Direct response to add points to a house
---
{points} {house}
{points} points {house}
add {points} points to {house}
give {points} points to {house}
"""
kwargs = {}
kwargs['message'] = "{0} points added to house {1}.".format(points, house)
if session.get('launched'):
kwargs['reprompt'] = "What house would you like to give points to?"
kwargs['end_session'] = False
kwargs['launched'] = session['launched']
return ResponseBuilder.create_response(**kwargs)
The django-alexa framework also provides two django management commands that will build your intents and utterances schema for you by inspecting the code. The django-alexa framework also defines some best practice intents to help get you up and running even faster, but allows you to easily override them, as seen above with the custom LaunchRequest.
>>> python manage.py alexa_intents
{
"intents": [
{
"intent": "StopIntent",
"slots": []
},
{
"intent": "PointsForHouse",
"slots": [
{
"name": "points",
"type": "AMAZON.NUMBER"
},
{
"name": "house",
"type": "HOUSE_LIST"
}
]
},
{
"intent": "HelpIntent",
"slots": []
},
{
"intent": "LaunchRequest",
"slots": []
},
{
"intent": "SessionEndedRequest",
"slots": []
},
{
"intent": "UnforgivableCurses",
"slots": []
},
{
"intent": "CancelIntent",
"slots": []
}
]
}
>>> python manage.py alexa_utterances
StopIntent stop
StopIntent end
HelpIntent help
HelpIntent info
HelpIntent information
LaunchRequest launch
LaunchRequest start
LaunchRequest run
LaunchRequest begin
LaunchRequest open
PointsForHouse {points} {house}
PointsForHouse {points} points {house}
PointsForHouse add {points} points to {house}
PointsForHouse give {points} points to {house}
SessionEndedRequest quit
SessionEndedRequest nevermind
CancelIntent cancel
>>> python manage.py alexa_custom_slots
HOUSE_LIST:
gryffindor
hufflepuff
ravenclaw
slytherin
There is also a convience that will print each of this grouped by app name
>>> python manage.py alexa
... All of the above data output ...
Utterances can be added to your function's docstring seperating them from the regular docstring by placing them after '---'.

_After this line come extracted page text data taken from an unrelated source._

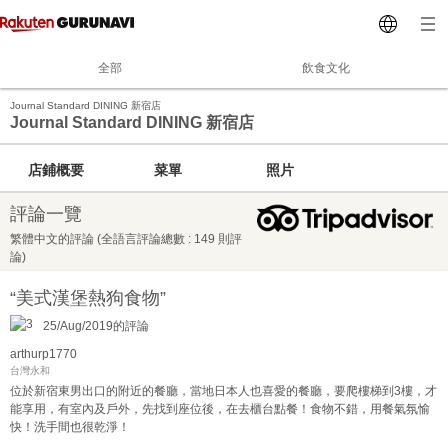
全部
飲食文化
Journal Standard DINING 新宿店
Journal Standard DINING 新宿店
店鋪概要
菜單
照片
評論一覽
繁體中文的評論 (全語言評論總數 : 149 則評
論)
“美式漢堡熱狗食物”
25/Aug/2019的評論
arthurp1770
台灣永和
位於新宿東男出口的附近的餐廳，當地日本人也喜愛的餐廳，要爬樓梯到3樓，才
能享用，有室內及戶外，先找到座位後，在去櫃台點餐！食物不錯，用餐氣氛愉
快！洗手間也很乾淨！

Each line after '---' will be added as an utterance.
When defining utterances with variables in them make sure all of the requested variables in any of the utterances are defined as fields in the slots for that intent.
The django-alexa framework will throw errors when these management commands run if things seem to be out of place or incorrect.
- The master branch is meant to be stable. I usually work on unstable stuff on a personal branch.
- Fork the master branch ( https://github.com/pycontribs/django-alexa/fork )
- Create your branch (git checkout -b my-branch)
- Install required dependencies via pipenv install
- Run the unit tests via pytest or tox
- Run tox, this will run black (for formatting code), flake8 for linting and pytests
- Commit your changes (git commit -am 'added fixes for something')
- Push to the branch (git push origin my-branch)
- If you want to merge code from the master branch you can set the upstream like this: git remote add upstream https://github.com/pycontribs/django-alexa.git
- Create a new Pull Request (Travis CI will test your changes)
- And you're done!
- Features, Bug fixes, bug reports and new documentation are all appreciated!
- See the github issues page for outstanding things that could be worked on.